2. **Enriched Streaming Data for ML**:
– Historical data in Bigtable can serve as rich context for machine learning tasks, enhancing results based on earlier interactions.
3. **Backloading Data Sketches**:
– Utilizes specialized data types to efficiently manage and aggregate data across distributed systems, essential for analytics and ML applications.
– **Technical Implementation Steps**:
– Instructions provided for setting up Bigtable instances, creating tables, and exporting data through SQL queries reinforce the practical aspect of these features for developers.
– Involves utilizing Dataflow for stream enrichment and managing data sketches in Bigtable to support operational needs.
– **Future Outlook**:
– The introduction of continuous queries aims to improve data freshness even further, indicating a trajectory toward even more responsive architectures.
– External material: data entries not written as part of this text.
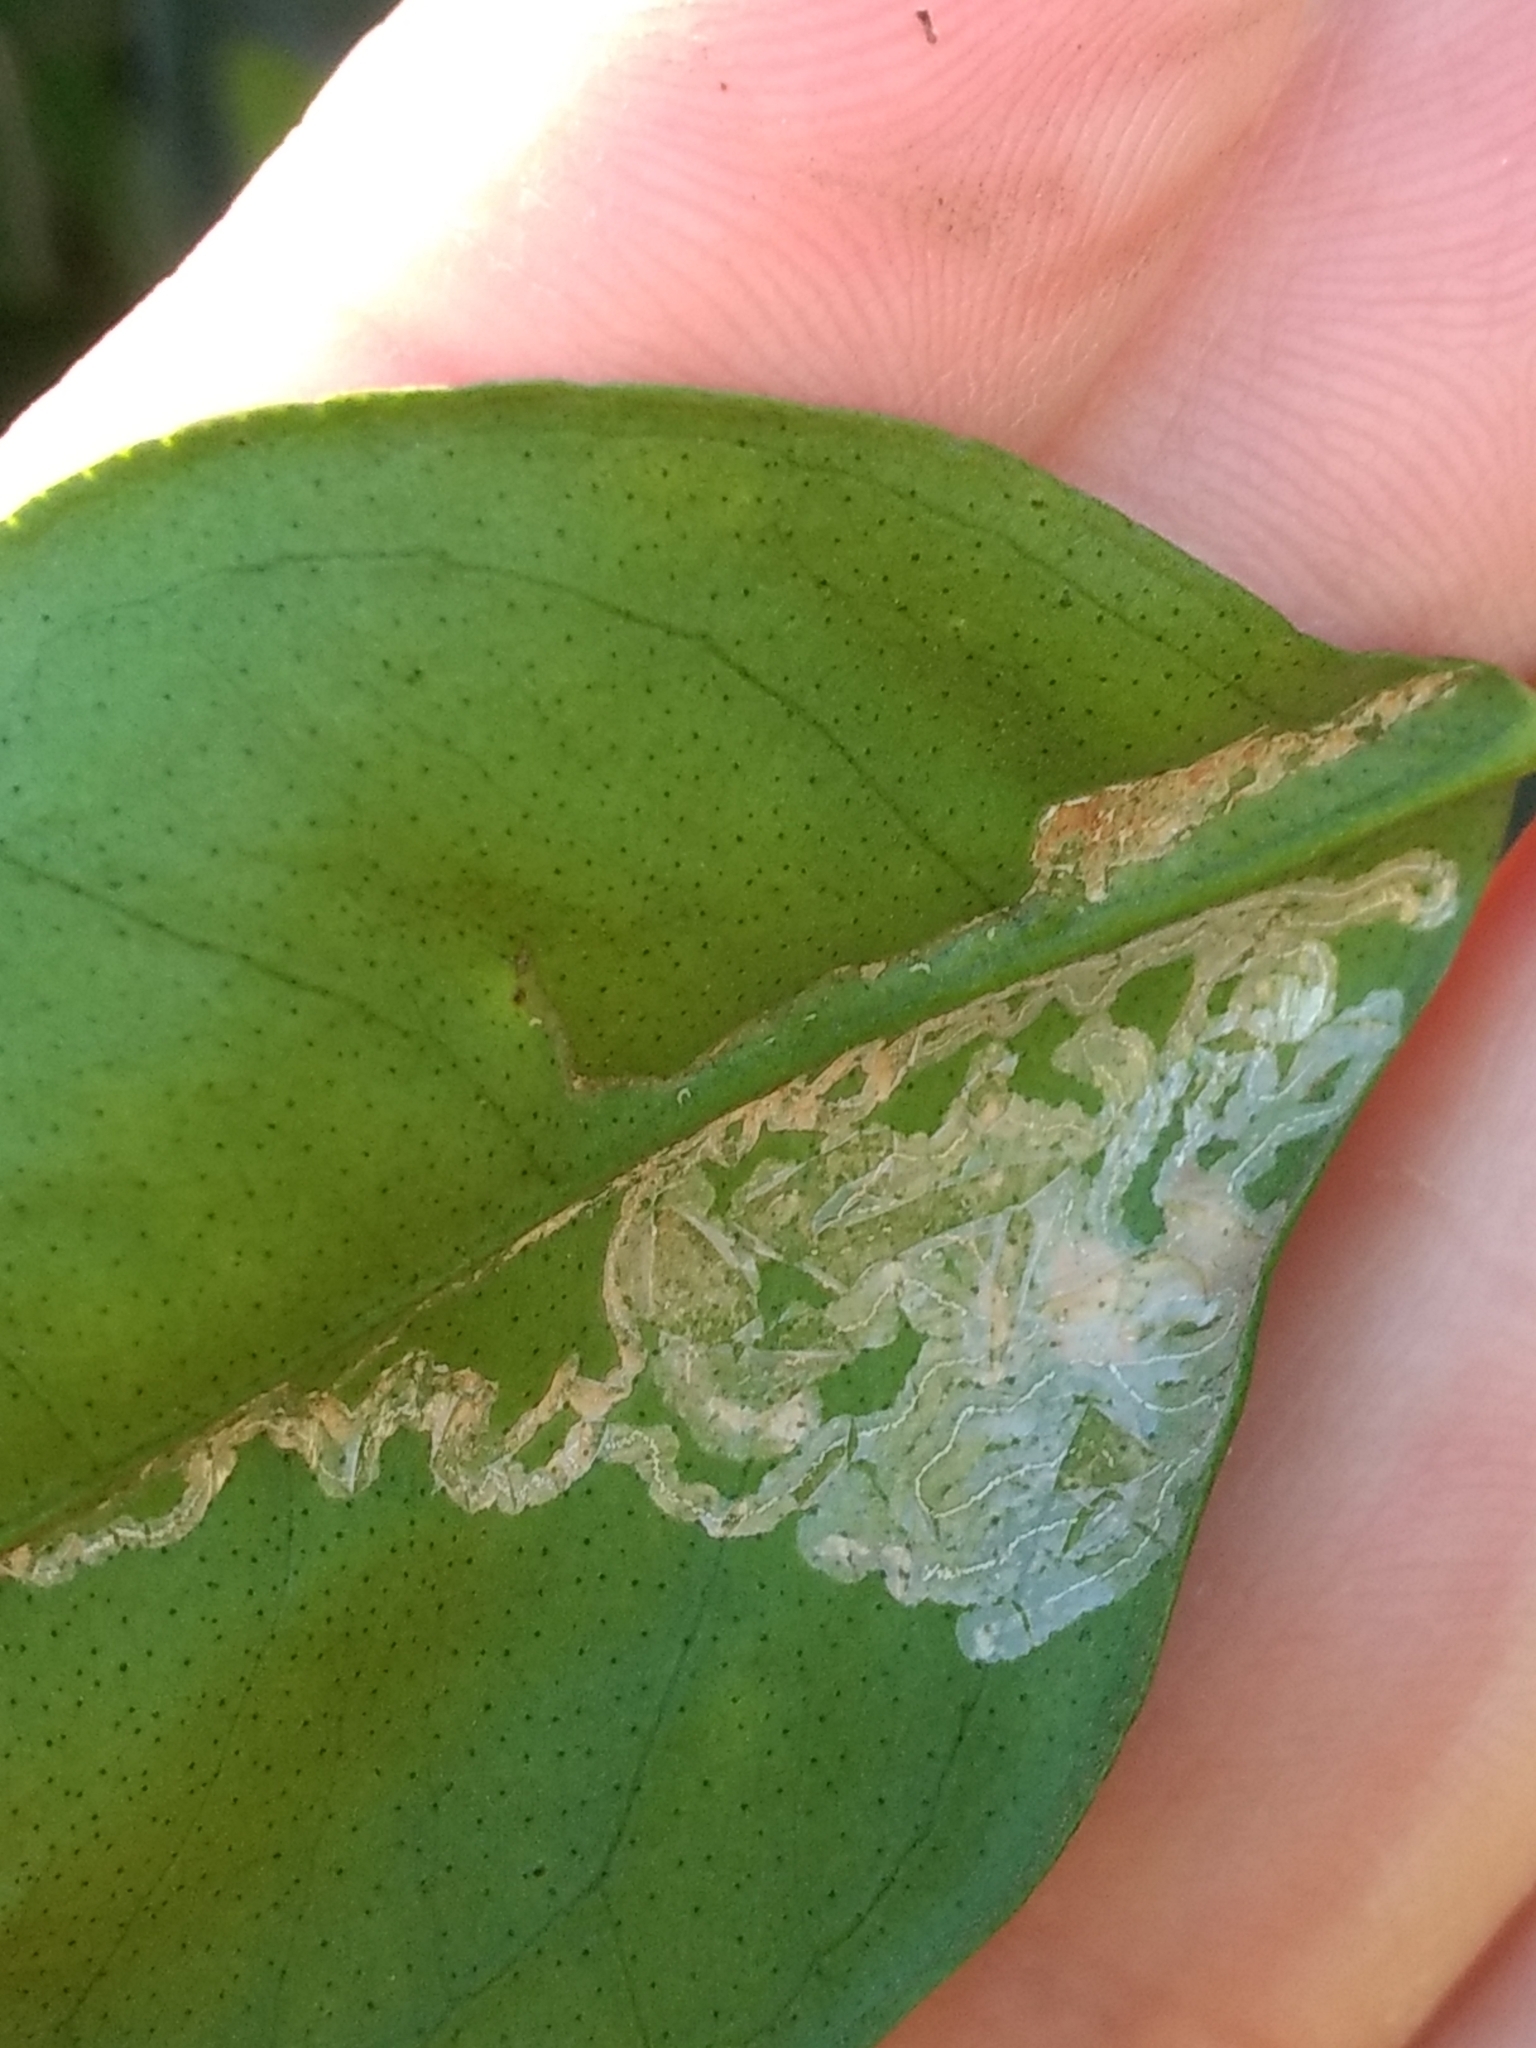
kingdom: Animalia
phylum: Arthropoda
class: Insecta
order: Lepidoptera
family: Gracillariidae
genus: Phyllocnistis
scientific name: Phyllocnistis citrella
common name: Citrus leafminer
This text is significant for security and compliance professionals as it details advanced data management techniques that could impact data governance, sovereignty, and the regulatory landscape surrounding data privacy in real-time applications. The focus on low-latency data makes it important for applications that require immediate data access, which is a growing industry demand where data integrity and security could be concerns.